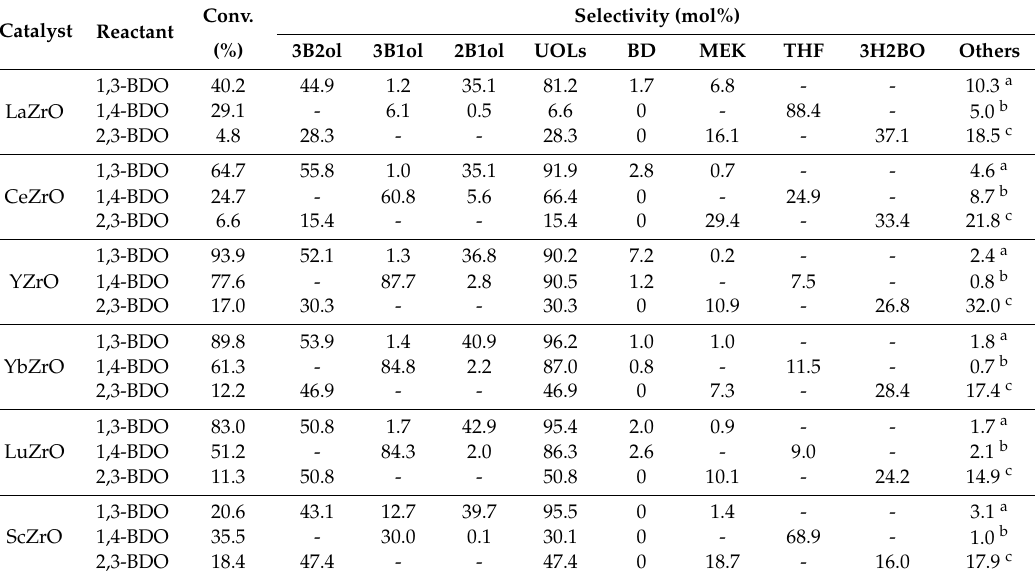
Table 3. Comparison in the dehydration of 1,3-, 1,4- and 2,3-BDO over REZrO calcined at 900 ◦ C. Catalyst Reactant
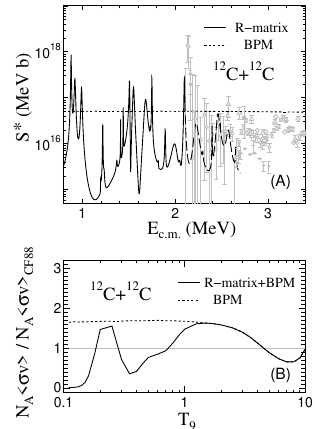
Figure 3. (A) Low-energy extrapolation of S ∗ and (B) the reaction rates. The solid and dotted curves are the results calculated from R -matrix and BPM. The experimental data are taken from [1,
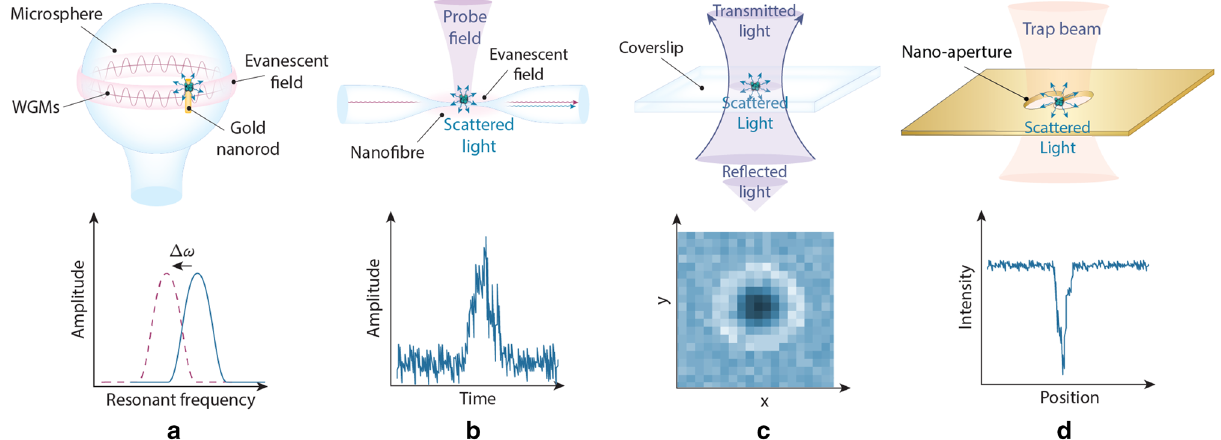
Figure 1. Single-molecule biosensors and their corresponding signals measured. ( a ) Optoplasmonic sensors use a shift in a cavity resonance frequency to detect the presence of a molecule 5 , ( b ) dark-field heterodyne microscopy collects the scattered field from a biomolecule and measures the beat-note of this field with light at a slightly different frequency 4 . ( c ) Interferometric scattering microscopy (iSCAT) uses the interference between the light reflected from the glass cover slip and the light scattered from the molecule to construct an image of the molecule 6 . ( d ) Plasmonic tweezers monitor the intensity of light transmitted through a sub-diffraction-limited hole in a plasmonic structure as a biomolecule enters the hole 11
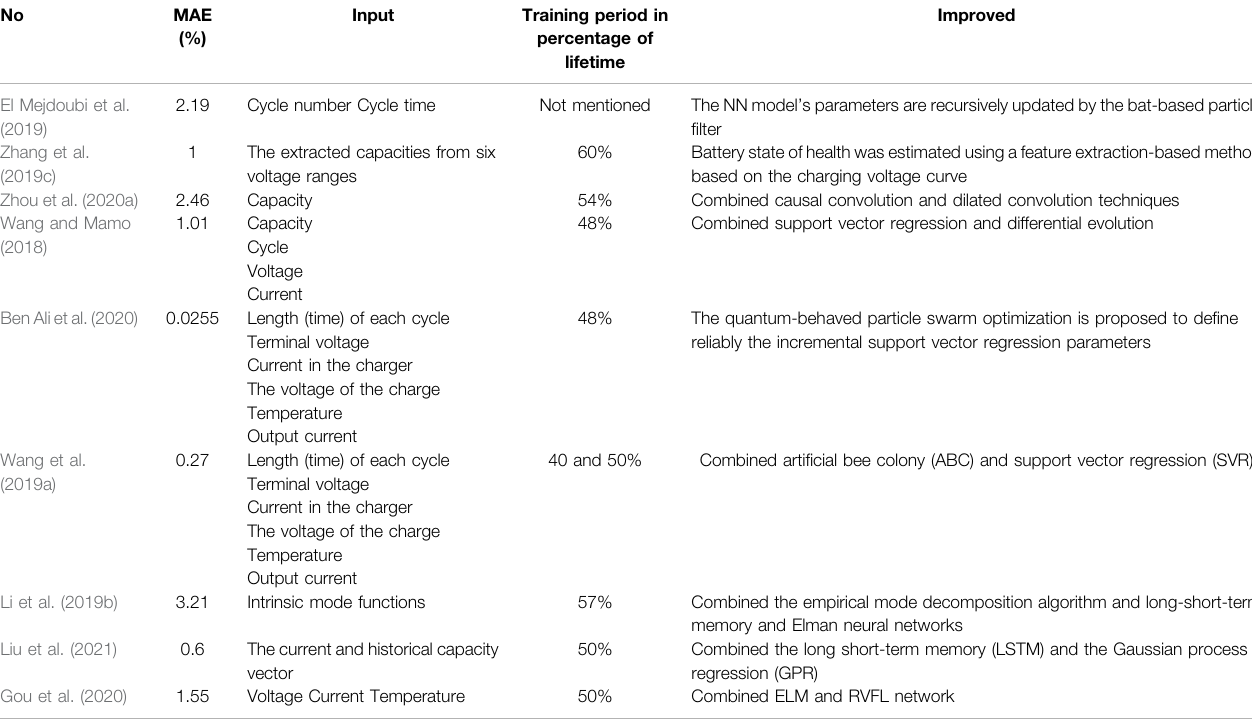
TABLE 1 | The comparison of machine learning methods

WHAT YOU SHOULD DO =>
Search the material for lines holding the word "from", then say how many there are and nothing more.

TASK RESPONSE =>
2